We always had LIFE Magazine and TIME Magazine in the house when I was growing up. My uncle posted them over from Canada in batches so we got them several months later. My father cut out and saved various articles on art in folders and it was in one of these that years later I first came upon Jackson Pollock. It was the article from LIFE dated August 8 1949 entitled ‘Jackson Pollock – Is he the greatest living painter in the United States?’- an article that did much to establish Pollock’s reputation. I thought he was pretty cool – pouring paint about and getting famous for it. More recently I saw Ed Harris’s great biographical movie ‘Pollock’ (2000) when it was given a limited screening by the local film society. So I was looking forward to seeing more of his work and that of his contemporaries at the ‘Abstract Expressionism’ exhibition at the RA (running until 2 January 2017). https://www.royalacademy.org.uk/exhibition/abstract-expressionism
It’s a wonderful exhibition – a big show that brings together big and important pieces by Pollock, Rothko, Still, de Kooning, Newman, Kline, Smith, Guston and Gorky with a sense of the energy and experimentation of New York in the 1950’s. This was the age of jazz, beat poetry, the nuclear bomb and a frenzied desire to defy convention and forge a new art. Pollock is the star of the show for me especially the room that features his masterpiece ‘No. 11 1952’ (‘Blue Poles’) en.wikipedia.org/wiki/Number_11,_1952_(painting), which is in his fully developed style, opposite ‘Mural’ – a work he did in 1943 on commission for Peggy Guggenheim in a developing style influenced by Picasso’s Guernica (1937). ‘Blue Poles’ caused a bit of a nuclear explosion in its own right when it was purchased by the National Gallery of Australia in 1973 for what was then a large amount of money – let alone for something that many thought had no value at all as ‘art’.
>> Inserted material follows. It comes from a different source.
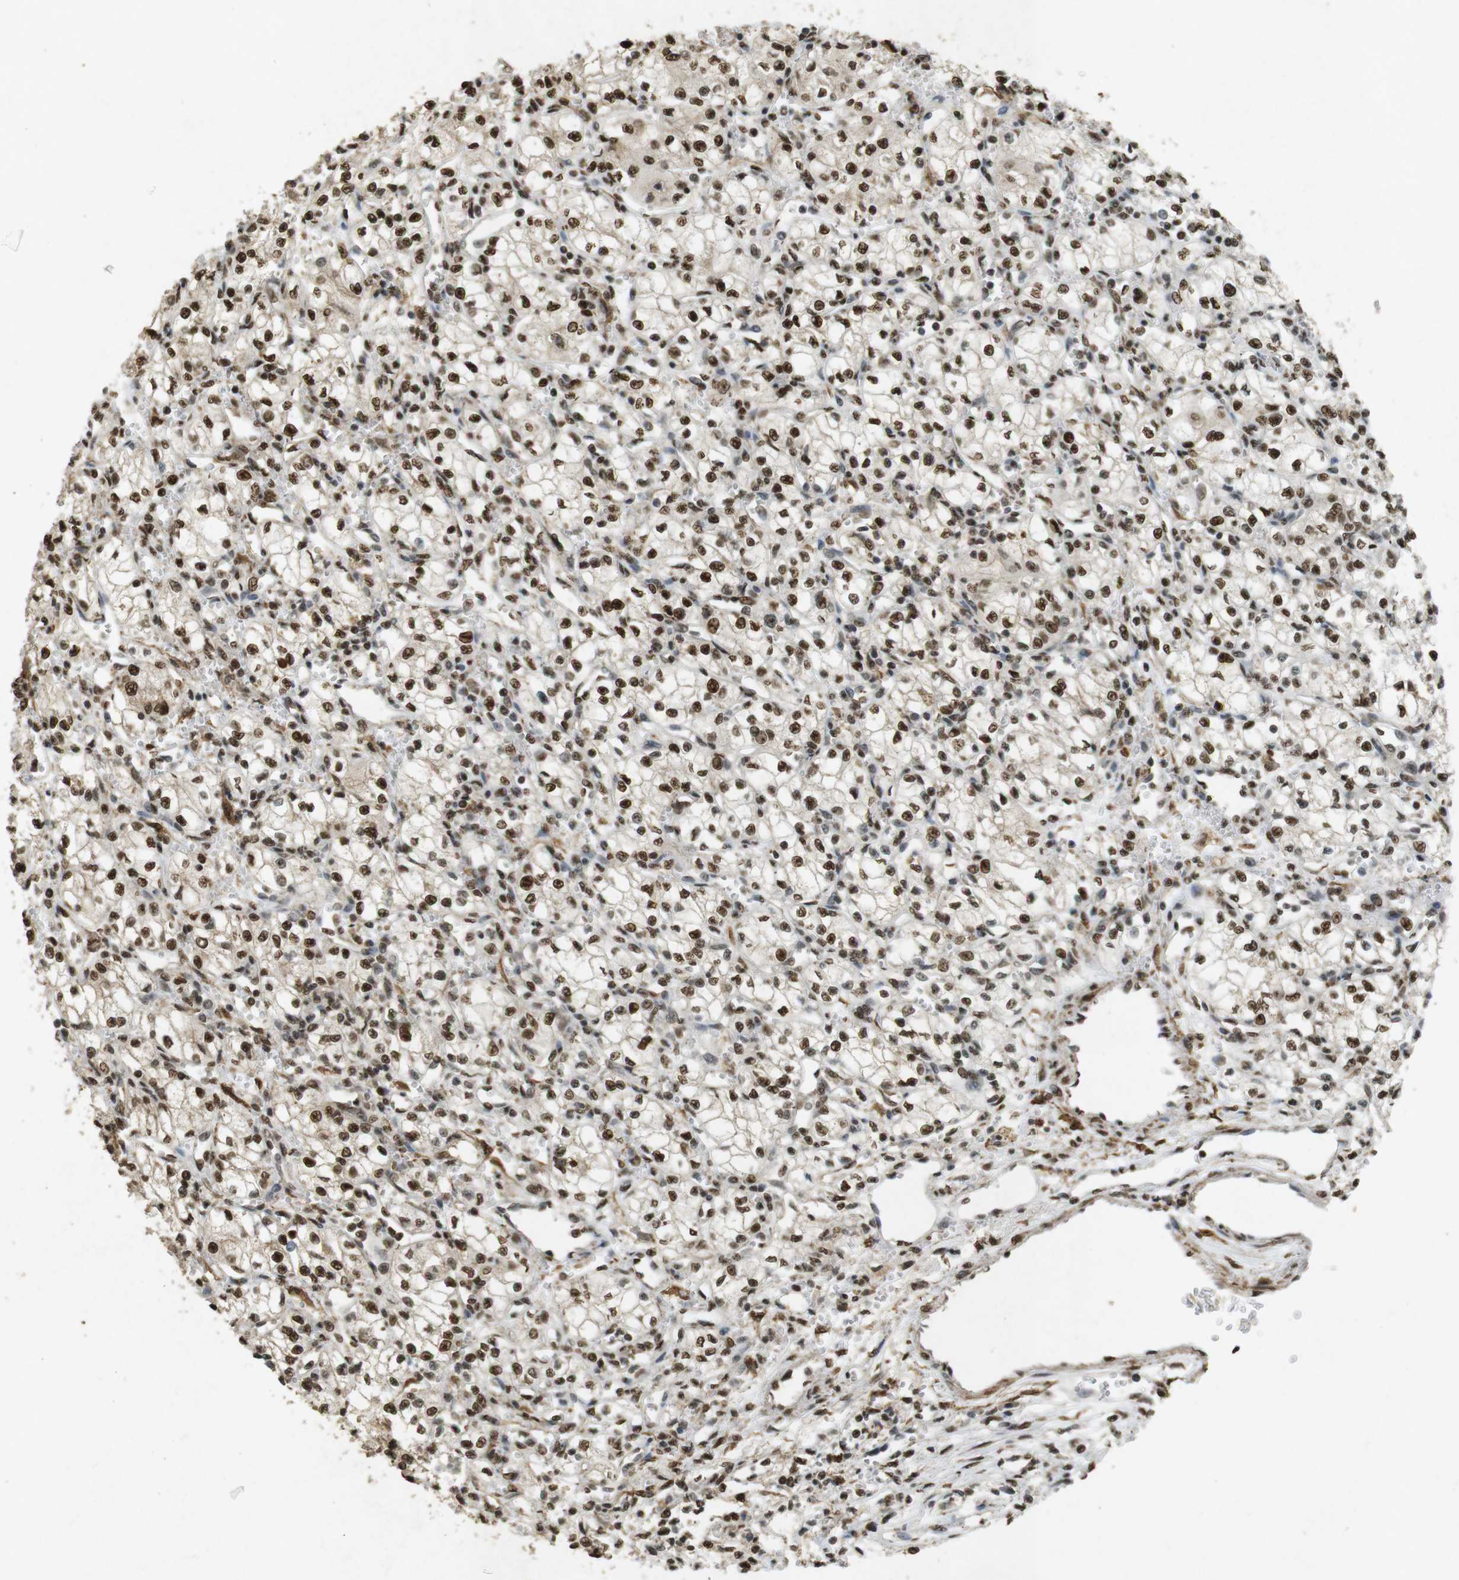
{"staining": {"intensity": "strong", "quantity": ">75%", "location": "nuclear"}, "tissue": "renal cancer", "cell_type": "Tumor cells", "image_type": "cancer", "snomed": [{"axis": "morphology", "description": "Normal tissue, NOS"}, {"axis": "morphology", "description": "Adenocarcinoma, NOS"}, {"axis": "topography", "description": "Kidney"}], "caption": "IHC (DAB) staining of human renal cancer (adenocarcinoma) displays strong nuclear protein expression in approximately >75% of tumor cells.", "gene": "GATA4", "patient": {"sex": "male", "age": 59}}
I would have liked a bit more information on the social and cultural context of 1950’s New York. We purchased the film ‘Peggy Guggenheim- Art Addict’ which we found amongst the Abstract Expressionist cups, scarves and postcards etc in the RA shop on the way out which filled in some of the background. If they were able to bottle and sell the hope, confidence and enthusiasm of the Abstract Expressionists that would really sell out fast.